All’indomani della Seconda Guerra Mondiale, la nascita delle Nazioni Unite rispose alla percepita necessità di creare un sistema internazionale capace di evitare una nuova deflagrazione bellica mondiale. Ma, sebbene ammantata coi migliori principi del liberalismo internazionalista americano, l’assioma fondamentale alla base dell’ONU era sostanzialmente un accordo consortile tra le Grandi potenze. Un meccanismo simile, dunque, a quelli impiegati per pacificare l’Europa all’indomani delle guerre napoleoniche e della Guerra franco-prussiana. In questo contesto, l’aspetto organizzativo delle Nazioni Unite doveva tradursi nella formalizzazione effettiva di quella che il ministro degli Esteri britannico Castlereagh, parlando del Congresso di Vienna, aveva definito diplomacy by conference.
Nel dibattito corrente questo aspetto cruciale viene usualmente trascurato. Si parla dunque di quanto le “Nazioni Unite non funzionino”, non vedendo come queste ultime siano contenitore e non contenuto. L’ONU nasce fin dal principio come mezzo per aiutare gli stati a esprimere le proprie posizioni e ad articolarle in maniera costruttiva, non per determinare le politiche di questi. In altre parole, il miglior funzionamento delle Nazioni Unite è assicurato dalla cooperazione – o, almeno, dalla rivalità costruttiva – delle Grandi potenze. Tale è stato, per esempio, nell’immediatezza del secondo conflitto mondiale, quando Stati Uniti, Gran Bretagna e Unione Sovietica determinarono gli assetti post-bellici dell’Europa e dell’Asia. In assenza di questo accordo – di quell’intesa strategica generale che nelle parole dei politologi americani prende il nome di Great bargain –, aspettarsi una qualche azione di successo duratura da parte delle Nazioni Unite o delle organizzazioni sorelle appare quantomeno irrealistico.
La necessità di un accordo tra le maggiori potenze per negoziare un assetto internazionale stabile contiene già in sé la risposta alla ricorrente questione, se l’attuale ordinamento debba essere considerato unipolare o multipolare. L’unipolarismo a guida statunitense che ha seguito la conclusione della Guerra fredda, se mai c’è stato, è da considerarsi come una fase momentanea e anomala della storia delle relazioni internazionali. Conseguita non tanto con una vittoria schiacciante ma per il provvidenziale forfeit del grande competitor sovietico, quella vicenda generò un equivoco di fondo nella lettura occidentale degli eventi, venendo concepita come una conferma ideologica dell’inevitabilità del modello liberale americano, piuttosto che come una transizione geopolitica, caratterizzata momentaneamente dall’assenza di rivali di pari livello ma destinata inevitabilmente a vedere l’emergere di nuovi rivali. Tale erronea interpretazione ha conferito agli avversari dell’ordine americano un vantaggio sostanziale in termini di narrativa, permettendogli di presentarsi come alfieri del multilateralismo in contrapposizione all’unilateralismo unipolare a stelle e strisce.

* * *

| Elenco dei compiti |
- 1) Rispondi in base al brano sulle Nazioni Unite:
(a) Chi usò l'espressione "diplomacy by conference", e a proposito di quale evento?
(b) Quali potenze determinarono gli assetti post-bellici dell'Europa e dell'Asia subito dopo il secondo conflitto mondiale?
(c) Con quale nome i politologi americani indicano l'intesa strategica generale tra le Grandi potenze?
- 2) Continua il brano sulle Nazioni Unite riprendendo dopo la sua ultima frase.
I record sono materiale a sé stante, distinto dal brano sulle Nazioni Unite.

| Estratti dei record |
* * *

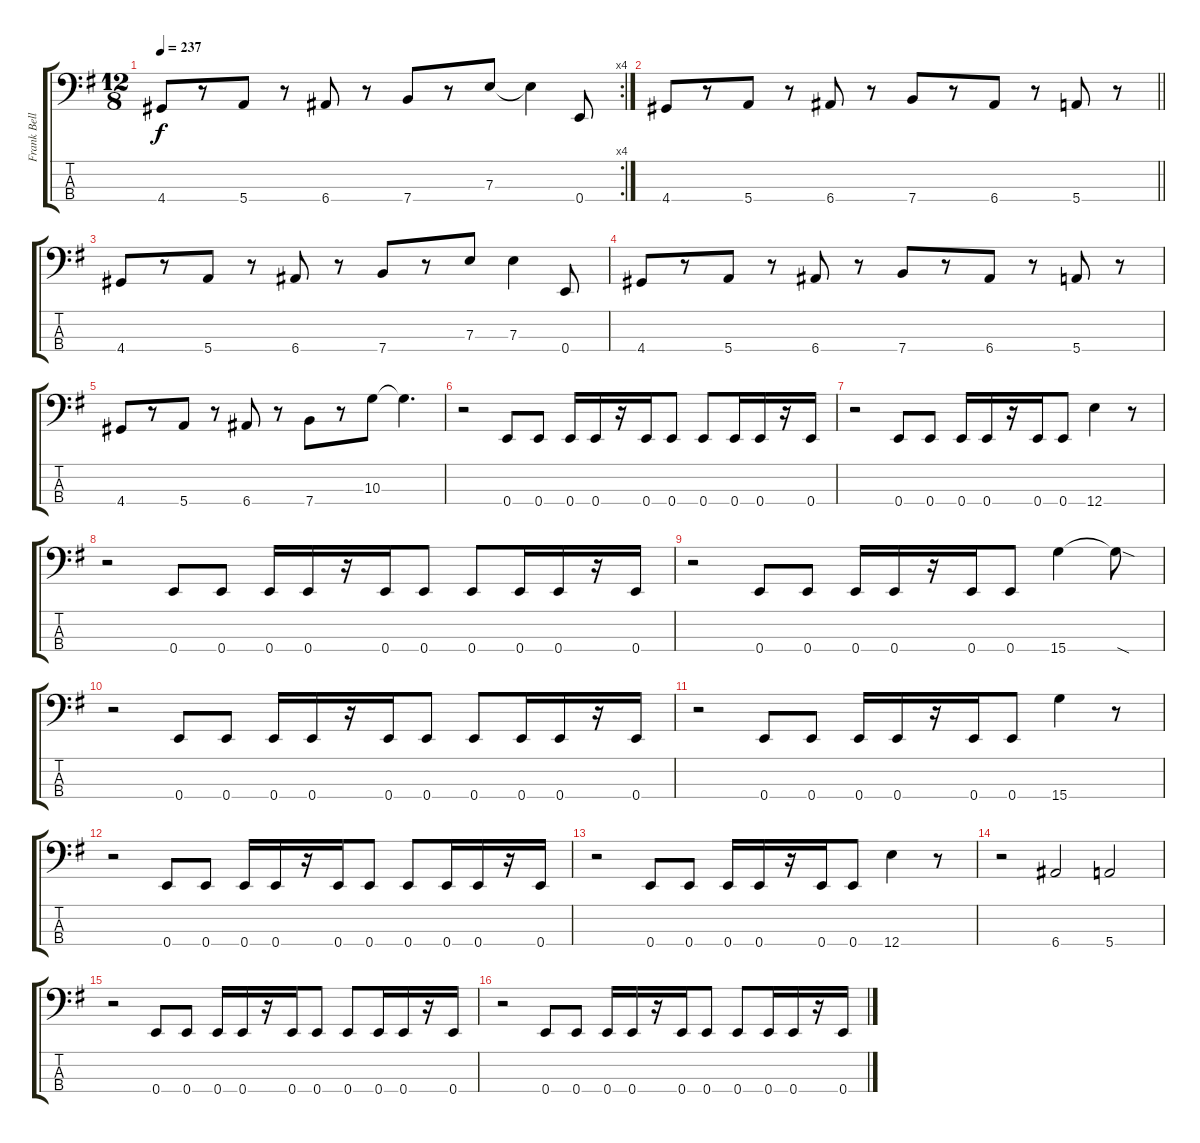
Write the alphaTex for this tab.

* * *

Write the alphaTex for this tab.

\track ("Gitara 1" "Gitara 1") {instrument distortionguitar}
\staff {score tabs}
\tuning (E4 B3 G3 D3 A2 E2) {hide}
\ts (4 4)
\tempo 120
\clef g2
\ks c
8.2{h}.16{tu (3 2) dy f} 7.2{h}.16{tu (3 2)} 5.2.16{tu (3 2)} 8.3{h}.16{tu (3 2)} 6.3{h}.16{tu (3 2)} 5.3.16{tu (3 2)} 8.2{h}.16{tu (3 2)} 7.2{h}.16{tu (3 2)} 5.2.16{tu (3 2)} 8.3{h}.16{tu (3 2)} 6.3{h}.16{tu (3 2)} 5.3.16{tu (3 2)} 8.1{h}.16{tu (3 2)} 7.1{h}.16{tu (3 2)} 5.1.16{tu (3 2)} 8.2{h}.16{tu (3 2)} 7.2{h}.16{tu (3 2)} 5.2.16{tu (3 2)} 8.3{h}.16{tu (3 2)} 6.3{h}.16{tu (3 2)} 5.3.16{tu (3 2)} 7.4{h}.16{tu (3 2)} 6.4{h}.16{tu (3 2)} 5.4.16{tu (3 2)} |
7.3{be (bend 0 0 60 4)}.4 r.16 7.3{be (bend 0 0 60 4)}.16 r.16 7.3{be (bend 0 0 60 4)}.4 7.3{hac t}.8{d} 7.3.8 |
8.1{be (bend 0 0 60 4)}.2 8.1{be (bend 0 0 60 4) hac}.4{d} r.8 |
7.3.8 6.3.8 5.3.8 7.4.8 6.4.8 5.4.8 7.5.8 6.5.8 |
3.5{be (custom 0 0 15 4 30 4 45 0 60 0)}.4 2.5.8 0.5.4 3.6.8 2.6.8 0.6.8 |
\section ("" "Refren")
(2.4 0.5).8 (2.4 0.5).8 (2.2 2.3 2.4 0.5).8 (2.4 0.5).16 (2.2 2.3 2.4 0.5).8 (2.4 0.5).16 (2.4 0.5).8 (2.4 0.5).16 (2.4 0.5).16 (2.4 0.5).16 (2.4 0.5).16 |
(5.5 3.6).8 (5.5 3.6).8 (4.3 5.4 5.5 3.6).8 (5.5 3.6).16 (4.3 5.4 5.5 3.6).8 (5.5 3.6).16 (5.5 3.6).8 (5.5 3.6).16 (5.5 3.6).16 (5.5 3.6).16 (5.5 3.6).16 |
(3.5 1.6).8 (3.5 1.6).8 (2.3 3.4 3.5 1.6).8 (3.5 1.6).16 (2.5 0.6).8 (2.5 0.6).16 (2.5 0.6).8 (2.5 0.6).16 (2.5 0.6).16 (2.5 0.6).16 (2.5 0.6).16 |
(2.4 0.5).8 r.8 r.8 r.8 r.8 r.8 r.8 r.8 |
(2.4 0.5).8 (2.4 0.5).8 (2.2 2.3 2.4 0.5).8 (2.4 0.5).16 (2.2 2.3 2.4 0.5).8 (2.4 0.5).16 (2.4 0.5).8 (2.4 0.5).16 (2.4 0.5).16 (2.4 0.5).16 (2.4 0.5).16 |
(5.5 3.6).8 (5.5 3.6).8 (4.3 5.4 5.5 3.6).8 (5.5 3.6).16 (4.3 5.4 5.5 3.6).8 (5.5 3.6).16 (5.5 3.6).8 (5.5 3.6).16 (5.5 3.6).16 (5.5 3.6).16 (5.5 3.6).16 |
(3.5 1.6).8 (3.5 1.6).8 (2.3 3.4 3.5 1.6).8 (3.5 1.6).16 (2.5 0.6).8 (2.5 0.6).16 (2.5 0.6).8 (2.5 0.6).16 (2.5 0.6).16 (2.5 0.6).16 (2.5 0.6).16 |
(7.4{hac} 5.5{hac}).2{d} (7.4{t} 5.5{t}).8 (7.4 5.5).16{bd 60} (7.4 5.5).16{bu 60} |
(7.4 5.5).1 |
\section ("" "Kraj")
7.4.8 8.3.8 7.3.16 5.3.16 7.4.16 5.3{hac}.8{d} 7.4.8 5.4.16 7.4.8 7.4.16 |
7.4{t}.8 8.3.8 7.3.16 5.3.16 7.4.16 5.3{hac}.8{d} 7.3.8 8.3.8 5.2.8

* * *

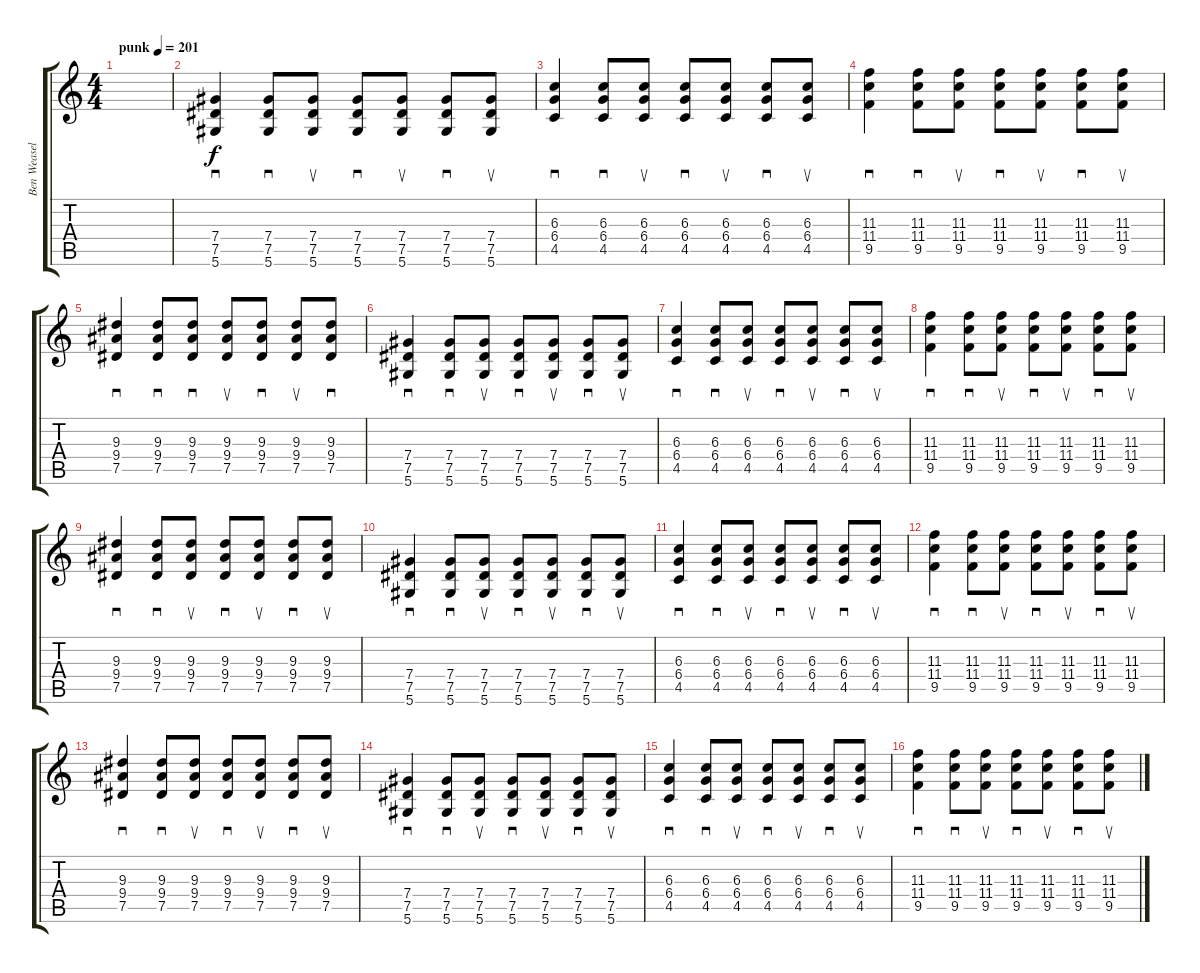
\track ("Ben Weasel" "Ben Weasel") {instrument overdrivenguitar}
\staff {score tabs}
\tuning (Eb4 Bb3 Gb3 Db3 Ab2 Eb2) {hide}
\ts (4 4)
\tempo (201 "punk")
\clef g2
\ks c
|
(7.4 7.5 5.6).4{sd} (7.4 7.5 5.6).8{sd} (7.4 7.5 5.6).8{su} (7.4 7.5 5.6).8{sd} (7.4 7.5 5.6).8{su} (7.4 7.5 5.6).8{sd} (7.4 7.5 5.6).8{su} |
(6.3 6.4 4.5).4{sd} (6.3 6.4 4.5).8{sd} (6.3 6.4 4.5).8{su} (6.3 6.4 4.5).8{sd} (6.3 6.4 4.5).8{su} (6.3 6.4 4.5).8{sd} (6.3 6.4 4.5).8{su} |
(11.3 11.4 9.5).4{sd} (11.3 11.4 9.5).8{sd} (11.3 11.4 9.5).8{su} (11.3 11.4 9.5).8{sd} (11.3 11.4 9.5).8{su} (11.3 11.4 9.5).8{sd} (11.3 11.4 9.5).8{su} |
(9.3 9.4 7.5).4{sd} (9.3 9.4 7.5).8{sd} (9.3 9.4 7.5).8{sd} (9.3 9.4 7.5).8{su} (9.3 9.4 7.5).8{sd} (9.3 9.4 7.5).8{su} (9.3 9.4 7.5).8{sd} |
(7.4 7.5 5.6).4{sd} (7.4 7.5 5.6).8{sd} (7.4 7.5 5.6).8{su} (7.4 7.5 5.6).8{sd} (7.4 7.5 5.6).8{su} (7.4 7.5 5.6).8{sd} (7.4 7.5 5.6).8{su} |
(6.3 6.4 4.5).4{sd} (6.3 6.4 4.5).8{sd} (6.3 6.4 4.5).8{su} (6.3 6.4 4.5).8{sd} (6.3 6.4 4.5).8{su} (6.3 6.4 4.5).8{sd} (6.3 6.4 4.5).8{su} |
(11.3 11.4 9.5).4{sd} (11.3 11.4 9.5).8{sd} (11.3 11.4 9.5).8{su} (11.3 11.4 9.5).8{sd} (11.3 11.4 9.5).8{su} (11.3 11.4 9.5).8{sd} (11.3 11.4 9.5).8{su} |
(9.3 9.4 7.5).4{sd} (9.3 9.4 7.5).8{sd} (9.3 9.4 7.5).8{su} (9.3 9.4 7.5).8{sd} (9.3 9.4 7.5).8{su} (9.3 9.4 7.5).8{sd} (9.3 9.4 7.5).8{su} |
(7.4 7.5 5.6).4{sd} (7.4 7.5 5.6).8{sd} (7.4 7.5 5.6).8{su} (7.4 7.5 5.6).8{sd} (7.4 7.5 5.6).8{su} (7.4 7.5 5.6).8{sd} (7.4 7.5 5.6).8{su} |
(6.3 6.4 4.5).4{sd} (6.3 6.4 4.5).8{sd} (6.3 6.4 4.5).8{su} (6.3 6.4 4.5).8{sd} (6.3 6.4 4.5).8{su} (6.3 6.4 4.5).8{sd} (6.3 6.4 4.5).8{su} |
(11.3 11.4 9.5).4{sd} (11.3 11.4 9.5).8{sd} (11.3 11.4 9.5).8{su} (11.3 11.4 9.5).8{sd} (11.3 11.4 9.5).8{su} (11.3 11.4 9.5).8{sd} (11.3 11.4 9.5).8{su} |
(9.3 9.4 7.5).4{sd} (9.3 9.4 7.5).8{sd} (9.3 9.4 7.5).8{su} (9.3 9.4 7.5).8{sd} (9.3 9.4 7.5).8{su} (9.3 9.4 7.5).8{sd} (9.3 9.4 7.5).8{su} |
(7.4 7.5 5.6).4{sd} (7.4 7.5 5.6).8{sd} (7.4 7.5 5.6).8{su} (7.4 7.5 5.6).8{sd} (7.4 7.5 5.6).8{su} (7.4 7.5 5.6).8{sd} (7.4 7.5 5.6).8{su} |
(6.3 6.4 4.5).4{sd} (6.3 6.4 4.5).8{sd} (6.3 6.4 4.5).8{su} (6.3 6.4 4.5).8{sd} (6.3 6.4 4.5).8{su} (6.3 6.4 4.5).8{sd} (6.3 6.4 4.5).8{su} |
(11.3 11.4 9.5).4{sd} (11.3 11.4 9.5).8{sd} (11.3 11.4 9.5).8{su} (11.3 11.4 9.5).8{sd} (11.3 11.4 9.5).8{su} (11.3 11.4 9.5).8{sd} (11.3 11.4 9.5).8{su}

* * *

| Risposte ai compiti |
- 1)
(a) Il ministro degli Esteri britannico Castlereagh, parlando del Congresso di Vienna.
(b) Stati Uniti, Gran Bretagna e Unione Sovietica.
(c) Great bargain.

- 2)
L’ascesa del gruppo BRICS+ come format di cooperazione tra potenze molto diverse fra loro – e in alcuni casi persino rivali, come India e Cina – indica chiaramente tale sviluppo, che va a contrastare invece con la traiettoria intrapresa dall’Alleanza Atlantica all’indomani della conclusione della Guerra Fredda. Persa la sua missione – proteggere l’Europa occidentale dalla minaccia sovietica – la NATO non ha saputo trovare il coraggio per ripensare la propria funzione, limitandosi a offrirsi ambiguamente come cappello della politica estera americana. Tale mancanza di vocazione, che nel 2019 spinse il Presidente francese Emmanuel Macron a definire l’organizzazione “cerebralmente morta”, è stata parzialmente colmata con lo scoppio della Guerra in Ucraina. Compensazione, tuttavia, che sconta una sostanziale mancanza di fantasia, limitandosi a riesumare la propria vecchia funzione (difendere l’Europa da Mosca), senza però definire che cosa è e – di conseguenza – cosa vuole l’Occidente ad oggi, in uno scenario profondamente mutato rispetto al 1991.
Questa difficoltà di saper pensare, prima ancora di praticare, modi nuovi di bilanciare le relazioni tra le diverse realtà ha incancrenito quelle «gravi carenze strutturali» del sistema internazionale citate in precedenza. Una vacuità che non si è, purtroppo, tradotta in un banale esercizio intellettuale ma ha segnato le più recenti e tragiche vicende mondiali. È difficile, infatti, non vedere nei disastrosi conflitti che segnano intere nazioni, dall’Ucraina alla striscia di Gaza, un fallimento politico profondo almeno quanto l’abisso di disperazione in cui le popolazioni locali sono precipitate, loro malgrado.
Mentre le potenze mondiali moltiplicano i loro piani di guerra – fatti filtrare o annunciati apertamente, con evidente scopo intimidatorio –, poco o nulla si muove sul piano della progettazione della pace. Pace che non si significa mera cessazione delle ostilità, giacché dall’alba dei tempi i trattati possono fermare forse le armi, ma non i pensieri e i rancori che impedirebbero a ogni ostilità di scomparire, bensì pensiero di un nuovo assetto, di nuovi orizzonti e format di coinvolgimento degli attori interessati. Questa rimozione non può che richiamare quella «eclissi del senso dell’umano» citata da Papa Francesco quale radice di una politica globale sempre più in affanno nella sua ricerca di soluzioni alle crisi contemporanee.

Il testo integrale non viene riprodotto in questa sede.